Passage shown.
|---|

Showing posts with label Wm Theodore Dwight. Show all posts
Showing posts with label Wm Theodore Dwight. Show all posts

Tuesday, January 1, 2019

Asa Cummings to Reverend Henry Reid of Columbus, Mississippi, December 28, 1838


To THE PREsBYTERY of ToMBECBEE.

DEAR BRETHREN. At the annual meeting of the General Conference of Congregational churches in Maine, in the month of June last, the Rev. Messrs. Wm. Allen, D. D., B. Tappan, D.D., J. W. Chickering, A. Cummings, S. McKeen, W. T. Dwight and S. L. Pomroy, were appointed a Committee to correspond with Southern Ecclesiastical Bodies on the subject of slavery The history of their appointment will throw some light upon its object.

|---|

Supplied information.
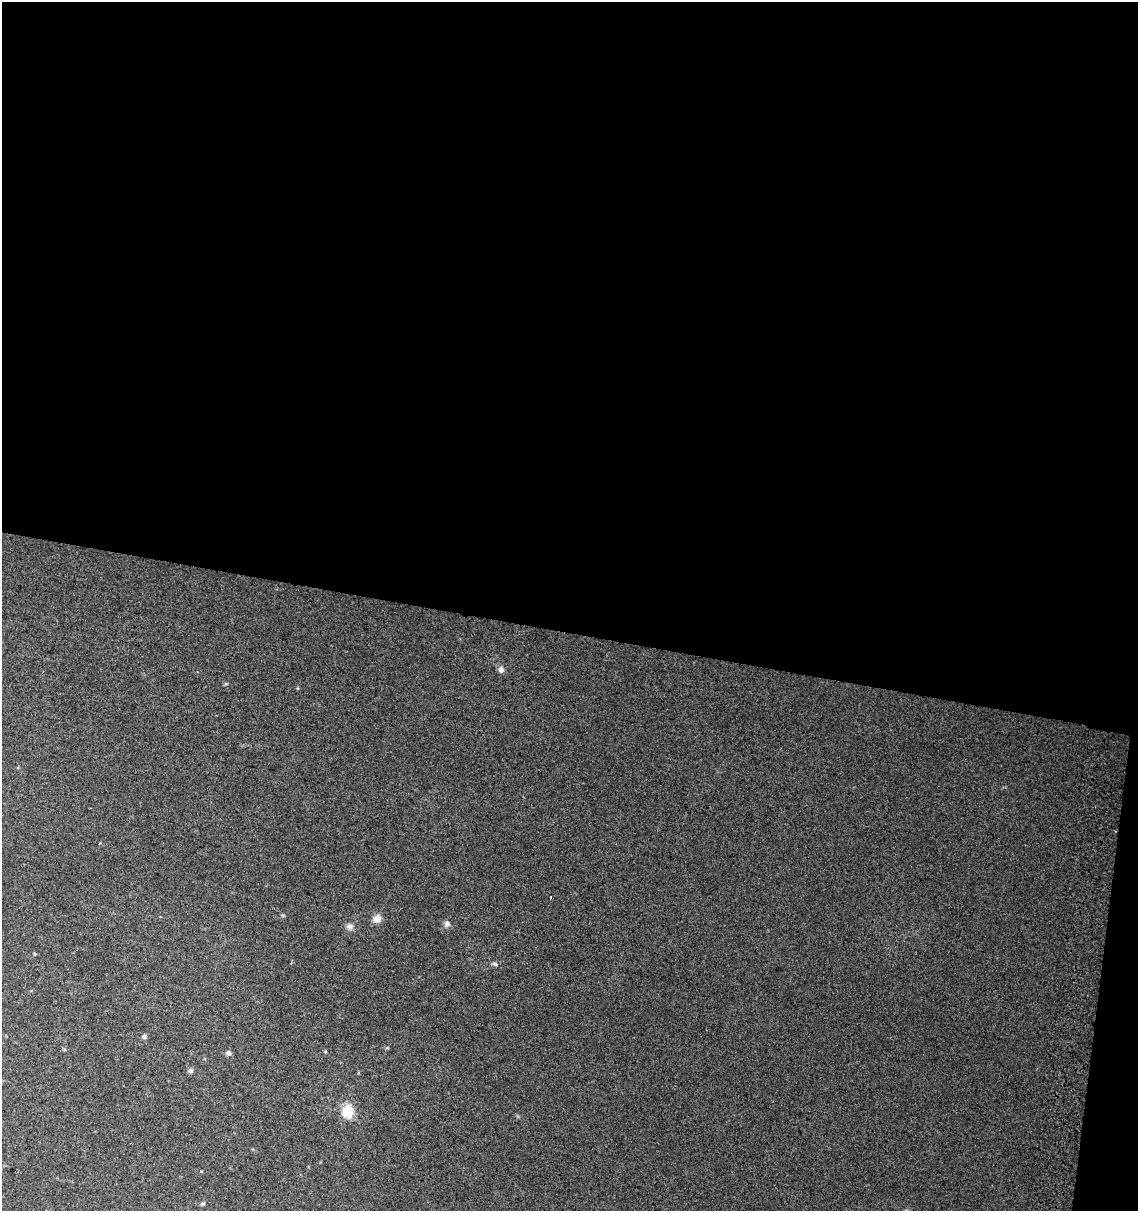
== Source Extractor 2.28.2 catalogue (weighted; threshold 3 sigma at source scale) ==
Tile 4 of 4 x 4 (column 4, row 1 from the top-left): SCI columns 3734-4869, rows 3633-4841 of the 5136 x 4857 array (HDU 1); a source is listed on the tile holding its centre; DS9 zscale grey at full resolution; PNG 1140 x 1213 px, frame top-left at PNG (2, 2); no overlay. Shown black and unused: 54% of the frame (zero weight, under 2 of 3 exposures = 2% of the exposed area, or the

|---|

Actions to take.
**1.** According to the letter to the Presbytery of Tombecbee, what subject was the committee appointed to correspond with Southern ecclesiastical bodies about?
**2.** Pick up the letter to the Presbytery of Tombecbee after its final sentence and write the next part.
The material isn't needed for anything that follows.

Exercise responses.
**1.** Slavery.

**2.**
The General Conference of Maine is made up of Delegates from County or District Conferences, of which there are now ten in this State. The subject of slavery has been introduced into a majority of these Conferences, and declared by them to be opposed to natural and revealed law. One of these Conferences instructed its delegates to the last meeting of the General Conference to procure of that Body, if possible, an expression of sentiments in opposition to slavery, in the form of a memorial to the Southern Churches. Their proposition, having been presented, came before a Select Committee; and, after mature deliberation, was ultimately disposed of, as stated above, by the appointment of the Committee of correspondence, who now address you.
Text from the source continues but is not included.